John Carey, the literary critic and an emeritus professor of English literature at Oxford has gained access to the reclusive author's previously unseen archive which includes two autobiographical works, three unpublished novels and a journal spanning twenty years.
As released on the Times Online, amongst the revelations is an admittance to a teenage attempted rape. After Golding's first year at Oxford, he attempted to rape a fifteen year old girl who he had met at music lessons.
Soon they were wrestling like enemies as he tried unhandily to rape her. But she resisted and Golding, all those years later, wrote that he had made such a bad hand at rape before shaking her and shouting Im not going to hurt you.
That might explain how he was able to imagine a group of supposedly civilised English schoolboys marooned on an island degenerating into a tribe of homicidal savages so easily in his novel.....
clearly he had an intimate relationship with the Lord of the Flies and wrote with authority.
Why does anyone care about Golding’s youthful misadventure?
Yipes! He was most definitely listening to that lord of the flies at that point.
“But he was only doing it in the name of art and literature, so he could have better experiences to write about in his books!!! No harm done!!”
/liberal fanwanking off
Misadventure? Attempting to rape a child (he was a college student who tried to rape a 15 year old) is a “misadventure”?
Who was trying to “discredit” Lord of The Flies?
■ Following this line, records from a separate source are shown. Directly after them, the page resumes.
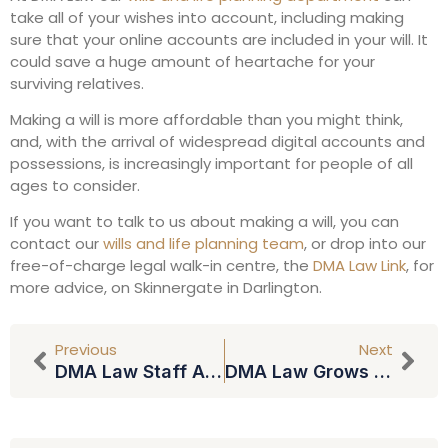
take all of your wishes into account, including making
sure that your online accounts are included in your will. It
could save a huge amount of heartache for your
surviving relatives.
Making a will is more affordable than you might think,
and, with the arrival of widespread digital accounts and
possessions, is increasingly important for people of all
ages to consider.
If you want to talk to us about making a will, you can
contact our
wills and life planning team
, or drop into our
free-of-charge legal walk-in centre, the
DMA Law Link
, for
more advice, on Skinnergate in Darlington.
Previous
Next
DMA Law Staff Anniversaries
DMA Law Grows And Adds New Offices By Joining Forces With Giles Hunter Partnership (GHP)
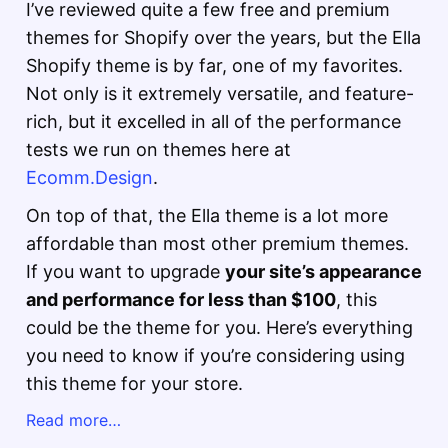
I’ve reviewed quite a few free and premium
themes for Shopify over the years, but the Ella
Shopify theme is by far, one of my favorites.
Not only is it extremely versatile, and feature-
rich, but it excelled in all of the performance
tests we run on themes here at
Ecomm.Design
.
On top of that, the Ella theme is a lot more
affordable than most other premium themes.
If you want to upgrade
your site’s appearance
and performance for less than $100
, this
could be the theme for you. Here’s everything
you need to know if you’re considering using
this theme for your store.
Read more…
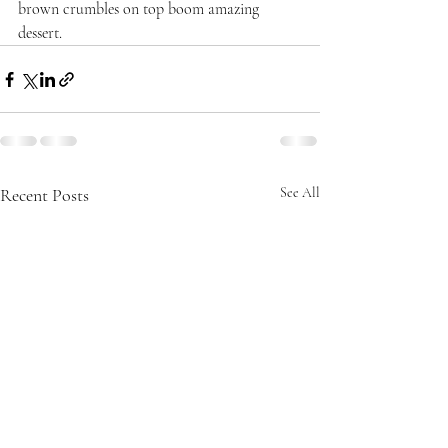
brown crumbles on top boom amazing 
dessert. 
Recent Posts
See All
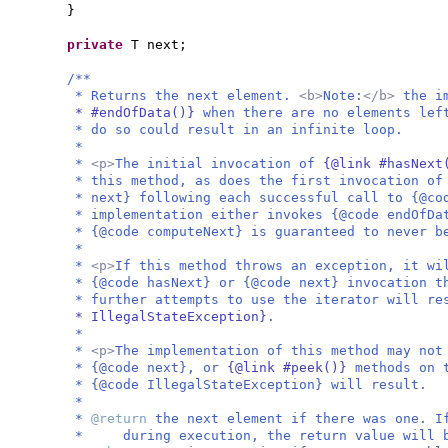
}
private
T next;
/**
* Returns the next element.
<b>
Note:
</b>
the i
* #endOfData()}
when there are no elements lef
* do so could result in an infinite loop.
*
*
<p>
The initial invocation of
{@link #hasNex
* this method, as does the first invocation of
* next} following each successful call to {@co
* implementation either invokes {@code endOfDa
* {@code computeNext} is guaranteed to never b
*
*
<p>
If this method throws an exception, it wi
* {@code hasNext} or {@code next} invocation t
* further attempts to use the iterator will r
* IllegalStateException}
.
*
*
<p>
The implementation of this method may not
* {@code next}, or
{@link #peek()}
methods on 
* {@code IllegalStateException} will result.
*
*
@return
the next element if there was one. I
* during execution, the return value will b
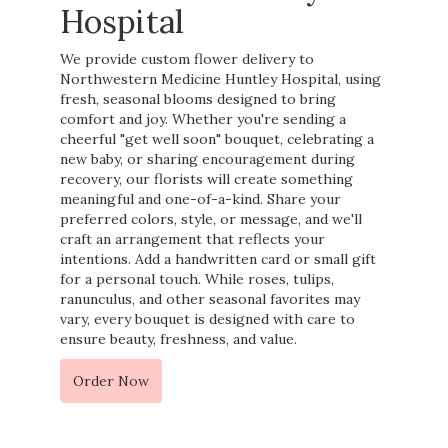
Hospital
We provide custom flower delivery to
Northwestern Medicine Huntley Hospital, using
fresh, seasonal blooms designed to bring
comfort and joy. Whether you're sending a
cheerful "get well soon" bouquet, celebrating a
new baby, or sharing encouragement during
recovery, our florists will create something
meaningful and one-of-a-kind. Share your
preferred colors, style, or message, and we'll
craft an arrangement that reflects your
intentions. Add a handwritten card or small gift
for a personal touch. While roses, tulips,
ranunculus, and other seasonal favorites may
vary, every bouquet is designed with care to
ensure beauty, freshness, and value.
Order Now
I was just pointing out that attempting to rape a 15 year-old is more than a misadventure? Seems to me, this more illustrates how he could envision the savagery that he so vividly portrays in the book.
Please help me understand how my post had anything at all to do with discrediting the book?
Sounds like Clinton. Wasn’t that why he left England?
What do you mean "more illustrates?" More than what?
Because of this “episode” in the author’s history, it gives a bit of insight into his mind... he obviously had a closer connection to savagery than mos knew.
Unless I am totally misreading your comments, you are not a fan of "Lord of the Flies." Therefore, you inflate the author's confession of a sexual misadventure in his youth into his owning a diseased mind necessary for his ability to describe violent behavior. This seems to me to be an attack on the book and the writer.
Where did I say diseased mind? Why do people keep putting words in my mouth (keyboard?)? I read Lord of the Flies several times as a student - the first time of my own free will, and again as a required assignment in an English class. I liked the book, though disturbing, at the time. As I have grown older, I fully recognize the depths of the story -
Nothing more. Don’t add words or assume meaning. Just what I said.